Last fall I installed a new starter from Advanced Auto. The reason for replacing was it would only make a clicking sound when I tried to start it. Well a few days after I replaced it, it did it again. 

The question I have is? When I got the new starter there was a piece of paper in the box that had two relay part numbers on it. The paper said that if I didn't replace both those relays the starter wouldn't be warranteed. Well I lost the paper, and it is acting up again. I called advanced auto and asked them to look in the box of a new starter and tell me the relay numbers, but the boxes didn't have the same paper in them.

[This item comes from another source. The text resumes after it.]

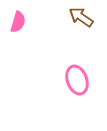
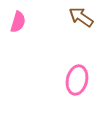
pink ellipse: rotated 32 degrees clockwise
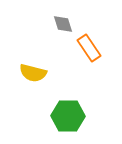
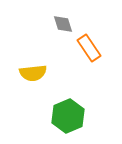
yellow semicircle: rotated 20 degrees counterclockwise
green hexagon: rotated 24 degrees counterclockwise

Does anyone know the relay part numbers they might be talking about?

Thanks,
LimeChild

Lime is for the love of Arctic Cat sleds, and Child is my last name.


----------



## smj999smj (Jan 1, 2006)

I never heard of having to replace relays in order to uphold the warranty of a starter, but then again, I usually don't use aftermarket starters after seeing, hearing about and experiencing so many problems with them. With Nissans, genuine Nissan replacement parts are often the best way to go when it comes to starters, alternators and distributors. I would imagine one of the relays would be the starter relay. Your best bet would be to go to the website of the starter re manufacturer and see if they have a service bulletins section that might contain the info for which you are looking.


----------



## Limechild (Apr 28, 2013)

ok. thanks for the tip.


----------



## glynka (Aug 18, 2007)

*you have bad Neutral Safety Switch ? .*

Shift the trans from P [parquing] to N [neutral] & try[few times]if the starter work perfect,you have bad Neutral Safety Switch.:balls::balls:


----------



## Limechild (Apr 28, 2013)

Its a 5 speed. Thanks for the reply.


----------